05/12/2003

Staff represenation needed for small businesses, say TUC

Three years after the majority of UK workers won the right to be represented by a union, six million employees in small firms are still being denied a voice at work, according to a report from the TUC.

In the report, ‘The next step: Trade union recognition in small enterprises’, produced by the TUC and four of its member unions, Amicus, GPMU, KFAT and Unifi – it is claimed that nowhere else in Europe is there a "similar bar to unions wanting to recruit and represent people" in businesses with 21 or less employees. Furthermore, current UK union recognition law is "arbitrary, discriminatory, irrational, inconsistent with international law and out of step with other countries", the report says.
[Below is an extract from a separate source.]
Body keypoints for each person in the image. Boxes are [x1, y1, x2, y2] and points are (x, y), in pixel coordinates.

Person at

The TUC report says there are 5.4 million employees currently working for establishments with less than 19 staff. Over a fifth (21.8%) of the UK workforce is employed in the small firms sector, and female workers are more likely than men to be denied a voice by the small firms exemption, as almost a third of UK women employees (compared to just over a quarter of men, 26%) work for smaller firms.

Although unions have no legal right to recognition in small companies, it is often workers in this sector who are in need of the most protection, the TUC said.
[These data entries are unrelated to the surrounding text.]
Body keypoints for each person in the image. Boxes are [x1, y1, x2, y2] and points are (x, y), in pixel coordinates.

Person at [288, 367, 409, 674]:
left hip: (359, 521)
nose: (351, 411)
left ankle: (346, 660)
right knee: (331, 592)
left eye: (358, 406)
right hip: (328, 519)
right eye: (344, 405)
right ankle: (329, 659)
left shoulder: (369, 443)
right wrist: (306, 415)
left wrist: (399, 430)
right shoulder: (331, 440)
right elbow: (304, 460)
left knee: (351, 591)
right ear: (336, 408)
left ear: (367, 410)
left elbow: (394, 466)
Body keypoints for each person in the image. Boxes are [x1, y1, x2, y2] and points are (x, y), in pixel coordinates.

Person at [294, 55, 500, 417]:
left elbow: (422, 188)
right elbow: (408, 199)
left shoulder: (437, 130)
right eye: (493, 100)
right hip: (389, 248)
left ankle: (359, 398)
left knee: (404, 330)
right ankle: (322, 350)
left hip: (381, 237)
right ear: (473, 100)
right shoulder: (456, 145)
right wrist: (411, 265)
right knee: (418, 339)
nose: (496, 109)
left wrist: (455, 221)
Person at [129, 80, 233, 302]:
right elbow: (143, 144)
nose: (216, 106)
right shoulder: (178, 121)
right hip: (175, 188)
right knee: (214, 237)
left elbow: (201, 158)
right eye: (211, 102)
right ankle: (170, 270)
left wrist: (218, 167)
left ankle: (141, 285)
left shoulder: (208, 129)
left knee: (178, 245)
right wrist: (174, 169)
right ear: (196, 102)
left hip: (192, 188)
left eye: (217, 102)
With low union membership and recognition levels, smaller enterprises usually have lower rates of pay, bigger gender pay gaps, and poorer health and safety records than larger companies which recognise unions.

Despite evidence suggesting that small employers stand to gain a great deal from working with unions, the Employment Relations Bill published earlier this week contained no proposals to extend union recognition laws to cover workplaces employing 21 people or less.

TUC General Secretary Brendan Barber said: "Once again UK workers find themselves getting a raw deal compared to workers in the rest of Europe. As a result of the changes in recognition law three years ago, thousands of UK workers in medium-sized and large firms now have a union to speak for them at work. There is no logical reason to continue to deny the same rights to six million others just because they work for small employers."